La estupidez de un grupo de mozalbetes causa una nueva tragedia. En una calle de Santa Anita, un niño jugaba en la puerta de su casa con sus amiguitos. De pronto, por ambos extremos de la calle aparecieron dos bandos de barristas que se enfrentaban a pedradas. El pequeño quedó en medio del fuego cruzado. La abuela salió de la casa para poner a salvo al nieto y un trozo de ladrillo del tamaño de un celular antiguo le impactó en el rostro. La anciana cayó desmayada, la trasladaron al hospital y los médicos constataron que había perdido la vista. Todo por la palomillada de grupos de chiquillos que, para hacer creer que ya son grandes, juegan a la guerrita con el pretexto de la hinchada por el fútbol.

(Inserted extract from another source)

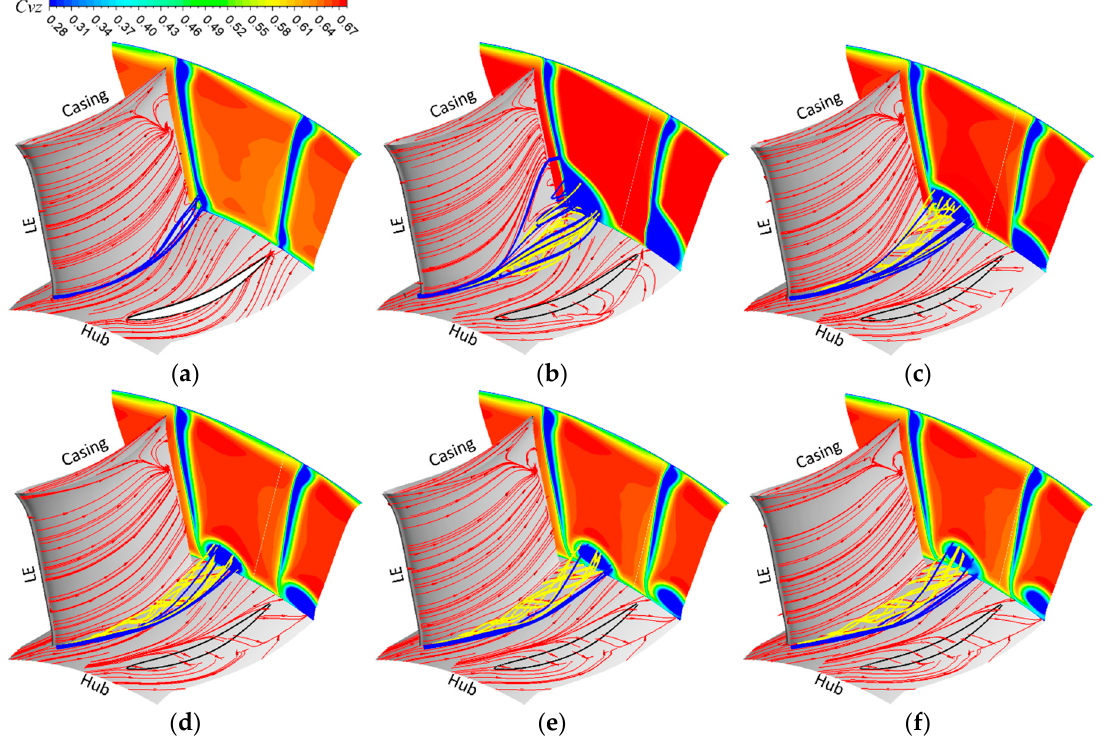
Figure 9. Three-dimensional flow structures inside the stator passage in the DE condition. ( a ) 0.00 τ , ( b ) 0.25 τ , ( c ) 0.50 τ , ( d ) 1.00 τ , ( e ) 1.50 τ , ( f ) 2.00 τ .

No es la primera vez que pasa un hecho de sangre causado por las llamadas barras bravas, pero lo ocurrido la noche del jueves demuestra que es un problema que no tiene visos de solución, por más que, cuando sucede una desgracia, las autoridades —incluidas las deportivas— se rasguen las vestiduras y prometan tomar cartas en el asunto. Tiran piedras contra las casas, manchan las paredes, asaltan a los transeúntes, saquean micros y combis. Se creen cuatreros del viejo oeste protagonizando una coboyada o asaltando una diligencia. A veces usan palos, cuchillos, machetes y hasta arma blanca. Cuanto más peligrosa el arma, más valientes y más valientes se creen. Aunque sus víctimas, como en el caso de la mujer que perdió la vista, no tengan nada que ver en sus altercados.

Esto es todas las semanas, cada vez que hay partido de fútbol. Si pierde su equipo, salen a vengarse con el primero que encuentran en su camino; si gana su equipo, igual, salen a desfogar sus iras contenidas, como fieras salvajes, provistas de un cerebro inferior al del ser humano. Si hay partidos entre dos equipos de tradicional rivalidad, la sangre tiene que llegar al río.

Los vecinos de Ate y Santa Anita ya están cansados de correr a sus casas huyendo de las lluvias de piedras, de que las balas zumben por sus oídos, de las lunas de sus ventanas destrozadas y sus fachadas pintarrajeadas con palabras obscenas. Han denunciado, pedido ayuda, clamado solidaridad, a las autoridades de los clubes, a la Policía, a los políticos. Pero nadie se compadece de ellos, están abandonados a su suerte.

En otros países ya se ha resuelto el problema. Allá las cámaras de seguridad no están por las puras y las autoridades tienen sobre la raya a las barras bravas. El primero que viola la ley se va preso. Aquí no pasa nada y ello es lamentable. Porque lo que digo y escribo siempre lo firmo.